Leaving vascular lines in place is essential for the investigation of iatrogenic injuries (165). Multiple puncture sites are evidence of repeated attempts to insert a line (Fig. 37; ref. 166). The subclavian vein approach is the most frequently used approach for central venous and Swan-Ganz catheters. The purpose of central venous lines is to measure central venous pressure, allow rapid administration of fluid, circumvent the use of inadequate peripheral veins, allow prolonged fluid and parenteral administration, and guide placement of transvenous pacemakers and Swan-Ganz catheters (167). A subcla-vian line can also be used for hemodialysis, particularly for a patient who needs urgent
Fig. 37. Postmortem radiograph—pneumothorax. Repeated subclavian punctures during introduction of central venous line.
treatment (168,169). A Swan-Ganz catheter measures pulmonary intravascular pressure, which reflects cardiac function. A chest radiograph identifies line placement (167).
12.1.1. Complications Resulting in Death
• Air embolism (see Chapter 5, Subheading 14.8.)
° Air embolism is a risk when central lines are inserted in the neck, thoracic and neurosurgical procedures are performed, or pneumothorax occurs (170-173). Lines are inserted with the patient horizontal or in a head-down tilt position (170-172,174). Estimates of the quantity of air sufficient to cause death from venous air embolism vary from 10 to 480 mL (171,175). Large volumes are tolerated, if introduced slowly into the circulation (176). Air in the right ventricle obstructs the flow of blood to the lungs, resulting in cardiac failure (173). Air can be introduced during the insertion of the line or following its disconnection (170). Air in the venous circulation can reach the systemic circulation by either interatrial/interventricular shunts or through the transpulmonary capillary bed (173,174,177).
° Postmortem external features of air embolism (173,178):
■ Cyanosis of face and neck.
■ Blood-stained fluid oozing from nose and mouth because of increased venous pressure.
■ Blisters of eyelids.
■ Protrusion of tongue.
■ Palpable subcutaneous emphysema.
■ Generalized cutaneous petechiae.
° Internal features of air embolism include:
■ Aspiration of air from right side of heart (Fig. 38).
■ Air can be present in the left ventricle.
■ Air bubbles apparent in blood vessels (e.g., coronary veins).

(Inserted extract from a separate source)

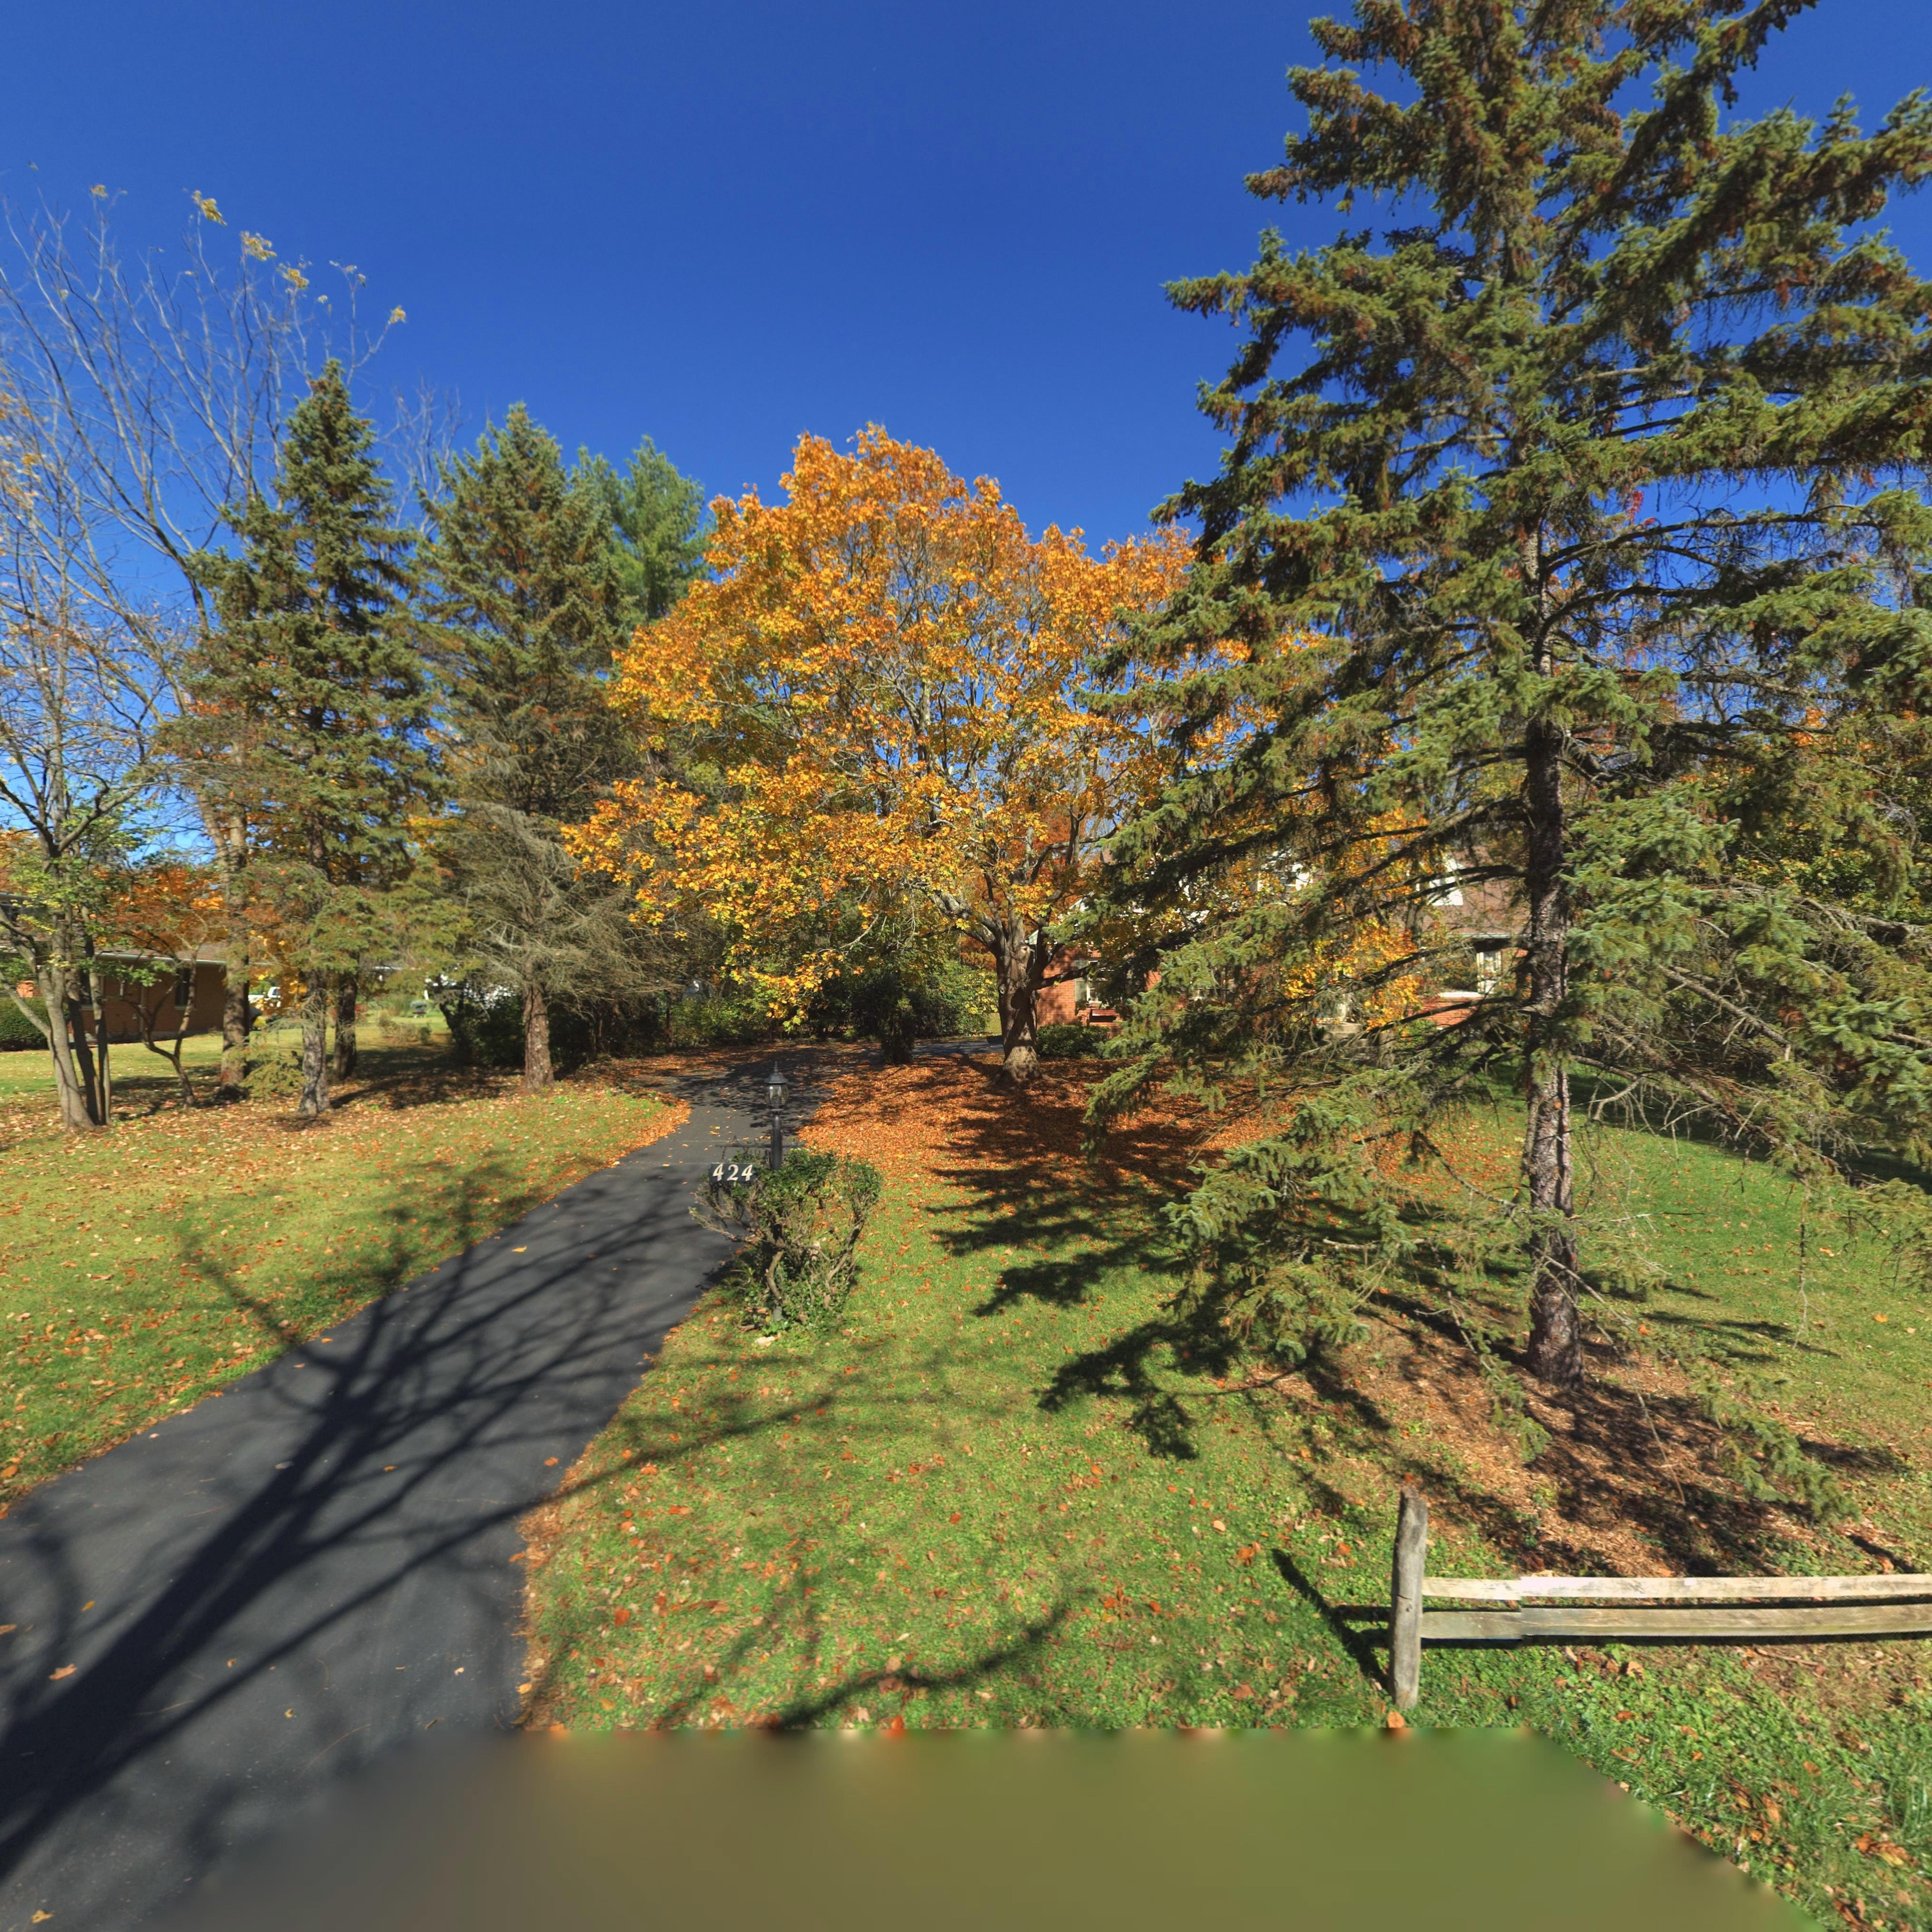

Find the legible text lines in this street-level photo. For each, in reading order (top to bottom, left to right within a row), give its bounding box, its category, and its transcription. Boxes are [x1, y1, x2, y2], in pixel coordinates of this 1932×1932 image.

[712, 1163, 753, 1181] StreetNumber: 424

■ Microscopic examination of the lungs may reveal clear intravascular spaces surrounded by leukocytes and platelets (179).
• Perforation is a common cause of death (172).
° Hydrothorax (hemodialysis), hydropericardium, hydromediastinum, chylothorax, hemothorax (penetration of heart or major vein), pneumothorax (subclavian puncture; see Fig. 37; and refs. 165, 167, 168, 170, 171, and 180-184).
■ Left-sided central vein approach is associated with damage to the thoracic duct (172).
■ The vascular line can penetrate a major vein, the heart, or a pulmonary artery branch, leading to leakage of fluid and blood into the mediastinal, pleural, or pericardial cavities (Fig. 39; refs. 167, 168, 170, 171, and 183); a major neck artery may be inadvertently punctured when a line is introduced (Fig. 40).
■ Pneumothorax is the most common complication because of the proximity of the lung apex to the subclavian vein (Fig. 37; ref. 167).
° Retention of catheter fragment (167,170,180).
■ Most common cause is shearing of the tubing by the sharp beveled needle (iatro-genic or patient-caused [170,180]).
■ Can lead to myocardial perforation, pulmonary embolism. and thrombosis with infarction.
° Infection/sepsis (172,180).
° Intracardiac placement of catheter irritating heart (167).